▶ **ACTION ITEM**: All entries are to be printed again exactly, with their images omitted.

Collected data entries
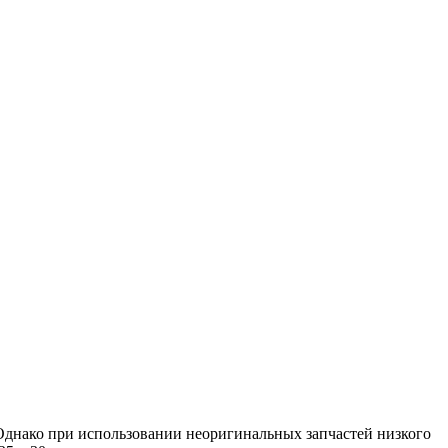
 Однако при использовании неоригинальных запчастей низкого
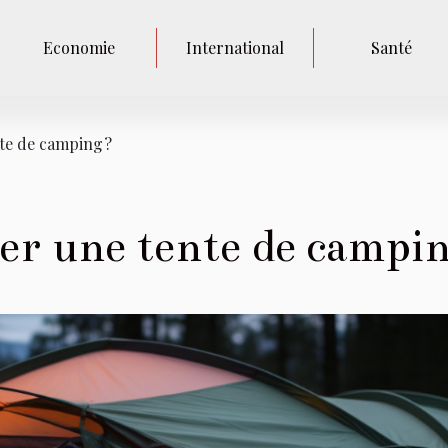
Economie
International
Santé
e de camping ?
r une tente de campin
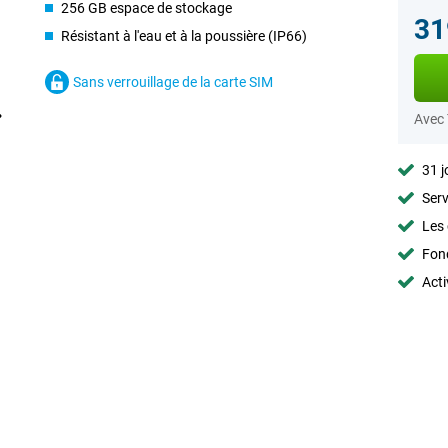
256 GB espace de stockage
31
Résistant à l'eau et à la poussière (IP66)
Sans verrouillage de la carte SIM
Avec
31 j
Serv
Les 
Fon
Acti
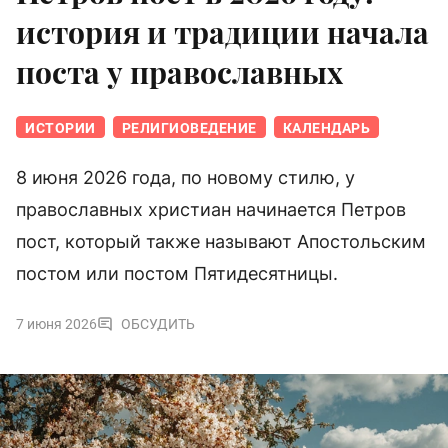
история и традиции начала
поста у православных
ИСТОРИИ
РЕЛИГИОВЕДЕНИЕ
КАЛЕНДАРЬ
8 июня 2026 года, по новому стилю, у
православных христиан начинается Петров
пост, который также называют Апостольским
постом или постом Пятидесятницы.
7 июня 2026
ОБСУДИТЬ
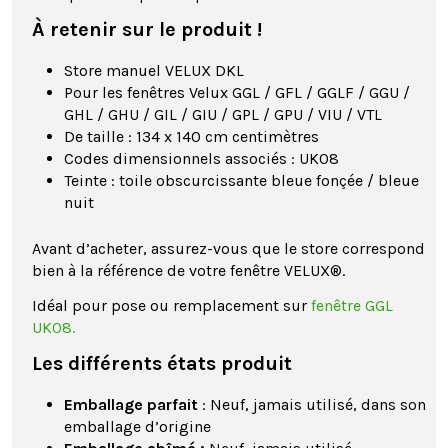
À retenir sur le produit !
Store manuel VELUX DKL
Pour les fenêtres Velux GGL / GFL / GGLF / GGU /
GHL / GHU / GIL / GIU / GPL / GPU / VIU / VTL
De taille : 134 x 140 cm centimètres
Codes dimensionnels associés : UK08
Teinte : toile obscurcissante bleue fonçée / bleue
nuit
Avant d’acheter, assurez-vous que le store correspond
bien à la référence de votre fenêtre VELUX®.
Idéal pour pose ou remplacement sur
fenêtre GGL
UK08.
Les différents états produit
Emballage parfait
: Neuf, jamais utilisé, dans son
emballage d’origine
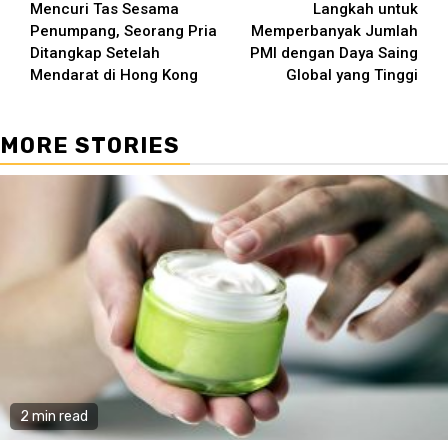
Mencuri Tas Sesama
Langkah untuk
Reading
Penumpang, Seorang Pria
Memperbanyak Jumlah
Ditangkap Setelah
PMI dengan Daya Saing
Mendarat di Hong Kong
Global yang Tinggi
MORE STORIES
2 min read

▶ **ANSWER TO THE EXERCISE**:
 Однако при использовании неоригинальных запчастей низкого
Economie
International
Santé
e de camping ?
r une tente de campin
256 GB espace de stockage
31
Résistant à l'eau et à la poussière (IP66)
Sans verrouillage de la carte SIM
Avec
31 j
Serv
Les 
Fon
Acti
история и традиции начала
поста у православных
ИСТОРИИ
РЕЛИГИОВЕДЕНИЕ
КАЛЕНДАРЬ
8 июня 2026 года, по новому стилю, у
православных христиан начинается Петров
пост, который также называют Апостольским
постом или постом Пятидесятницы.
7 июня 2026
ОБСУДИТЬ
À retenir sur le produit !
Store manuel VELUX DKL
Pour les fenêtres Velux GGL / GFL / GGLF / GGU /
GHL / GHU / GIL / GIU / GPL / GPU / VIU / VTL
De taille : 134 x 140 cm centimètres
Codes dimensionnels associés : UK08
Teinte : toile obscurcissante bleue fonçée / bleue
nuit
Avant d’acheter, assurez-vous que le store correspond
bien à la référence de votre fenêtre VELUX®.
Idéal pour pose ou remplacement sur
fenêtre GGL
UK08.
Les différents états produit
Emballage parfait
: Neuf, jamais utilisé, dans son
emballage d’origine
Mencuri Tas Sesama
Langkah untuk
Reading
Penumpang, Seorang Pria
Memperbanyak Jumlah
Ditangkap Setelah
PMI dengan Daya Saing
Mendarat di Hong Kong
Global yang Tinggi
MORE STORIES
2 min read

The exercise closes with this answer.